● **TRECHO DO TEXTO**

- - - -

Cidades engolidas - Escritor C F Scuo
O planeta está em transformação. O motivo somos nós - o nosso modo de vida capitalista. Estão em curso mudanças no sistema climático terrestre em velocidades sem precedentes no registro geológico.

Fenômenos naturais extremos, como tempestades, secas prolongadas e ondas de calor ficam mais intensas e frequentes. No turbilhão entre a presença humana e os fenômenos naturais em mudança, pequenas cidades ou vilas são engolidas.

O resultado são impactos tão profundas que tornam a recuperação um processo longo, demorado, parcial. A depender dos impactos, dos recursos disponíveis e da capacidade local, as pequenas cidades correm o risco de minguar.

- - - -

● **DADOS FORNECIDOS**
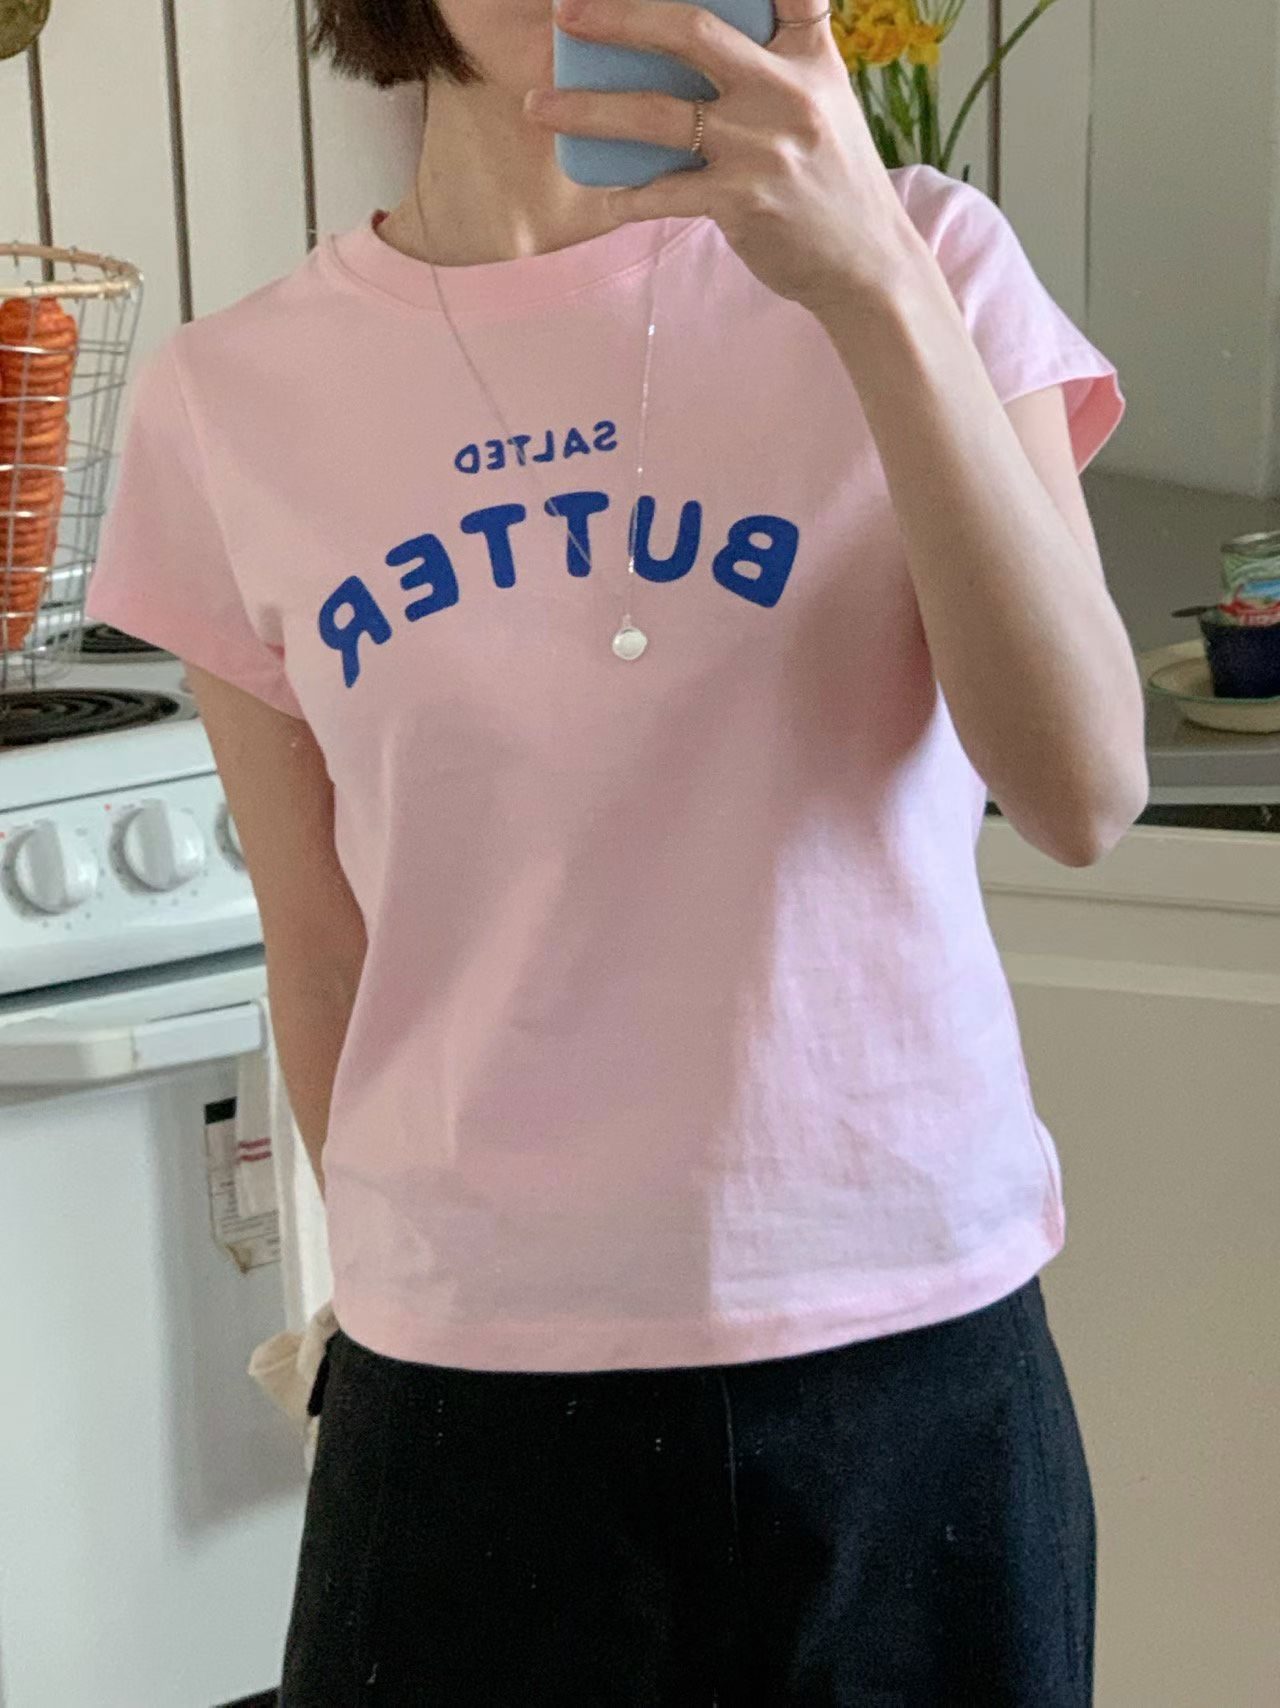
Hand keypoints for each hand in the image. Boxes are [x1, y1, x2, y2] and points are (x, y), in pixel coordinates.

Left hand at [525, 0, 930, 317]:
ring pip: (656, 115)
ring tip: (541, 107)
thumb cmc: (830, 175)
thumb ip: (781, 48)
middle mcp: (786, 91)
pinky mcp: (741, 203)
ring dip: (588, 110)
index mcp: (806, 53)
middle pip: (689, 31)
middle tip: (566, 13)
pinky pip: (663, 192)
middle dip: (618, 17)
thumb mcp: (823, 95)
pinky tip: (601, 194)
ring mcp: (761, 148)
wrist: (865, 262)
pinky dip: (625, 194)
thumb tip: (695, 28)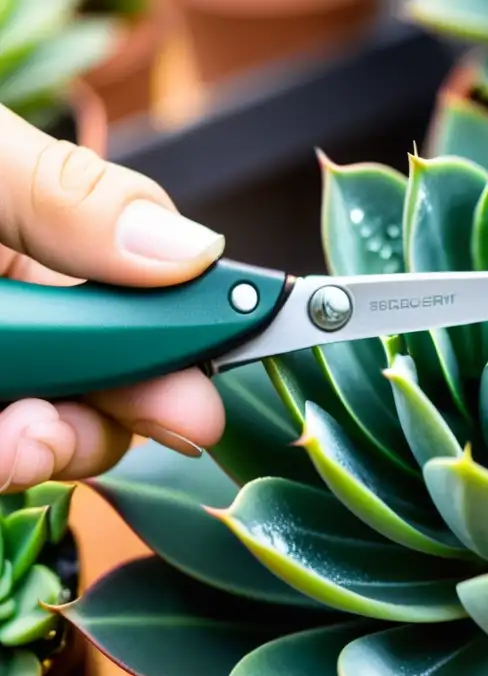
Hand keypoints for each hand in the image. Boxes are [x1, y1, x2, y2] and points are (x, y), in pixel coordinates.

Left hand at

- - - -

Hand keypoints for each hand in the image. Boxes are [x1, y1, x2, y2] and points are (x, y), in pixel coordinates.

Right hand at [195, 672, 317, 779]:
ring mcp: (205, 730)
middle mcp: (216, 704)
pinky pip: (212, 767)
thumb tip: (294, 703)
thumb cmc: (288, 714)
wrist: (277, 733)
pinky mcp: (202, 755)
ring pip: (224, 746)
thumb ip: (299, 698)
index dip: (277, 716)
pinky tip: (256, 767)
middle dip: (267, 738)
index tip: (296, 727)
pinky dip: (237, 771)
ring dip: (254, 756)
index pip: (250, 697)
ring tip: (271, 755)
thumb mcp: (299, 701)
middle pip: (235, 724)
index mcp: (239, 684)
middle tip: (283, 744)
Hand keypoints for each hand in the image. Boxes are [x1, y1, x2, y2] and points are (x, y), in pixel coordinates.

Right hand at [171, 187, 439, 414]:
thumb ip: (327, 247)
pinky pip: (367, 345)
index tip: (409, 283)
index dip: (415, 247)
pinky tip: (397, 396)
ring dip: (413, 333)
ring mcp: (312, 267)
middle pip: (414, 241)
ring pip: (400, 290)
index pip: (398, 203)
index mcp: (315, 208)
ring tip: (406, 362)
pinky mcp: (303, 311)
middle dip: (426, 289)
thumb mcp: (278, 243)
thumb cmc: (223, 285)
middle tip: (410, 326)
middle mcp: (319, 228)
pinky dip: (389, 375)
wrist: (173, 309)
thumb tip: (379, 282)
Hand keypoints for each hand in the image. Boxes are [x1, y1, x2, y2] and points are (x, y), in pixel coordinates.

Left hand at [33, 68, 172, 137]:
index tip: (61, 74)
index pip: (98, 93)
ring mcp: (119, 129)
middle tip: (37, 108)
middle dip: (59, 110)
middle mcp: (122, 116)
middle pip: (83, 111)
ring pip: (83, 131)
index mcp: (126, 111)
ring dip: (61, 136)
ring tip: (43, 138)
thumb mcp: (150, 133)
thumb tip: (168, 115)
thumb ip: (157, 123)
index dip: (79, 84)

- - - -

● **INSTRUÇÕES DO EXERCÍCIO**
1: Responda com base no texto sobre cidades engolidas:
(a) Segundo o texto, qual é o motivo da transformação do planeta?
(b) Que fenômenos naturais extremos o texto cita?
(c) Que risco as pequenas cidades correm?
2: Continue o texto sobre cidades engolidas a partir da última frase.

● **RESPOSTAS DO EXERCÍCIO**
1:
(a) Nós, o nosso modo de vida capitalista.
(b) Tempestades, secas prolongadas e ondas de calor.
(c) O risco de minguar.

2:
Quando o mar toma a terra


A costa sul do Paquistão, onde se forma o delta do rio Indo, abriga uma população que vive em pequenas vilas à beira-mar e subsiste da pesca. As intervenções humanas, somadas às alterações em curso no planeta, tornaram a existência das vilas inviável. 

Do lado humano, a extração de água subterrânea, a modificação das planícies aluviais e a construção de barragens e canais interferiram nos fluxo de sedimentos para o delta do rio e no afundamento do terreno. Desde o início do século XX, estima-se que o transporte de sedimentos para o delta diminuiu em 80%.

Do lado das mudanças no sistema climático terrestre, combinam-se o aumento do nível do mar e a intensificação de eventos extremos. A região passou a experimentar maiores tempestades e inundações. Água salina se infiltra para o interior das planícies, tornando largas extensões de terra imprópria para a agricultura.

Com um fluxo de sedimentos reduzido e extremos climáticos, os processos erosivos costeiros pioraram severamente. O mar está reivindicando o que antes era ocupado por terra. De 42 assentamentos da região da União Keti Bunder, 28 desapareceram pela invasão do mar.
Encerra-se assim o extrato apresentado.